##### DATA TO USE
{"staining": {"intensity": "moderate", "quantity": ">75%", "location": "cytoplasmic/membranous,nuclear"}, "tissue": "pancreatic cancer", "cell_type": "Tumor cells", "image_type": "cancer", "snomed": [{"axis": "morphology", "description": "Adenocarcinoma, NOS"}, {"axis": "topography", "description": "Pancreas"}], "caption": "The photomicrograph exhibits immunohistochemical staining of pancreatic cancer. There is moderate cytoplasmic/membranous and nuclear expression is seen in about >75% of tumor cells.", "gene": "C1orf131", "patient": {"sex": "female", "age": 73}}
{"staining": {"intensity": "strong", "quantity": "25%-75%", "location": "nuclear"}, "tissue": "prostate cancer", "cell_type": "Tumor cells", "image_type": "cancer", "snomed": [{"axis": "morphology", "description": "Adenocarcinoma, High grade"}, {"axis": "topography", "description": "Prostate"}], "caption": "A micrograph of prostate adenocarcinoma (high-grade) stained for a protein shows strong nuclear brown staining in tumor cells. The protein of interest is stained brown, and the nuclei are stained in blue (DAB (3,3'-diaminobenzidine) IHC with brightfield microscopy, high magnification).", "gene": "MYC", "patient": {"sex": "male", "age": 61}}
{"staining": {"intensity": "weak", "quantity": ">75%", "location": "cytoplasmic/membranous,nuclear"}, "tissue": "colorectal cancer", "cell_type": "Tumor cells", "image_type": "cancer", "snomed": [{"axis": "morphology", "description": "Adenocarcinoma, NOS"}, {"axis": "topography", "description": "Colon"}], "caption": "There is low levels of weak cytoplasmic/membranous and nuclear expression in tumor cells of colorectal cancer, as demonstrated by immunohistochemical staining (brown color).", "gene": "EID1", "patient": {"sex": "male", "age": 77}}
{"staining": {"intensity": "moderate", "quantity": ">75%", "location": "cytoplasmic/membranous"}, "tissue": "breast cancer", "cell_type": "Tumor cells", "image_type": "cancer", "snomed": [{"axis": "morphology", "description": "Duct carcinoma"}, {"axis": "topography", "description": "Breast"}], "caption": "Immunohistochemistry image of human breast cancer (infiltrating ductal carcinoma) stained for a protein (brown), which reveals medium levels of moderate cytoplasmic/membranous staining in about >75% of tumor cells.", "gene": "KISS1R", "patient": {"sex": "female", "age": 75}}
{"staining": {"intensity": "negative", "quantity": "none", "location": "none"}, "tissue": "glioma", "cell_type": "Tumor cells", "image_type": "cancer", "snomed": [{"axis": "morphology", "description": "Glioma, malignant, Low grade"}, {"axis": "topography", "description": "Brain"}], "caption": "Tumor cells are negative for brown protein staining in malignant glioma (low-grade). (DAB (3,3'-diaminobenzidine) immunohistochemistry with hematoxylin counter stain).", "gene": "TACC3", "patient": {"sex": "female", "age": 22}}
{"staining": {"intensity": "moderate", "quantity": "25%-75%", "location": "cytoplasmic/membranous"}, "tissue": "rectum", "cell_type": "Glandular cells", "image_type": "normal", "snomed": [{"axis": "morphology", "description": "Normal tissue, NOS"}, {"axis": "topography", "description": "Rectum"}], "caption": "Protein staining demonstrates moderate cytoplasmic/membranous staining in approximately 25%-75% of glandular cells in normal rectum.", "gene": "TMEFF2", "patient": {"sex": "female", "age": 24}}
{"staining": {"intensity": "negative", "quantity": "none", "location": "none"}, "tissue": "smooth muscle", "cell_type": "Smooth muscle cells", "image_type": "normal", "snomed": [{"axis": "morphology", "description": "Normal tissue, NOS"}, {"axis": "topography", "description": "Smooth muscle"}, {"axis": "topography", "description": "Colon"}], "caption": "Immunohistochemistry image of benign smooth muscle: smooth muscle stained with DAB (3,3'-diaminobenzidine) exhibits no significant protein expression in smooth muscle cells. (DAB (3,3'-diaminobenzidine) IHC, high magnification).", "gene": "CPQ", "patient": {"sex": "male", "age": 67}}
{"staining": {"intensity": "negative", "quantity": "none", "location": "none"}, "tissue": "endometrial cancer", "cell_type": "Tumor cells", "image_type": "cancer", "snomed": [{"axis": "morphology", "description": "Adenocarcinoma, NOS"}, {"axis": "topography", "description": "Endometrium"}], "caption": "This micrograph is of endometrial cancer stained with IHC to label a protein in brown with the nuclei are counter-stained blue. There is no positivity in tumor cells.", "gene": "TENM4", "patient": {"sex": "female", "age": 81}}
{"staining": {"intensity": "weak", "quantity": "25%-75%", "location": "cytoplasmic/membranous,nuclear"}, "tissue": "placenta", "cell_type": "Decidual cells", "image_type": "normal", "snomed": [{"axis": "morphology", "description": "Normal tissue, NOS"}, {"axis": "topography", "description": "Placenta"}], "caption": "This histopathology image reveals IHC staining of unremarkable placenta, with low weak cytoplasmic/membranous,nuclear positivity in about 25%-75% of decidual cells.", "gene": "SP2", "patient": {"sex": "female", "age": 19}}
##########
__TASK DESCRIPTION__:
How many of the lines above hold the word "high"? Answer with only the number.

__ANSWER TO THIS EXERCISE__:
2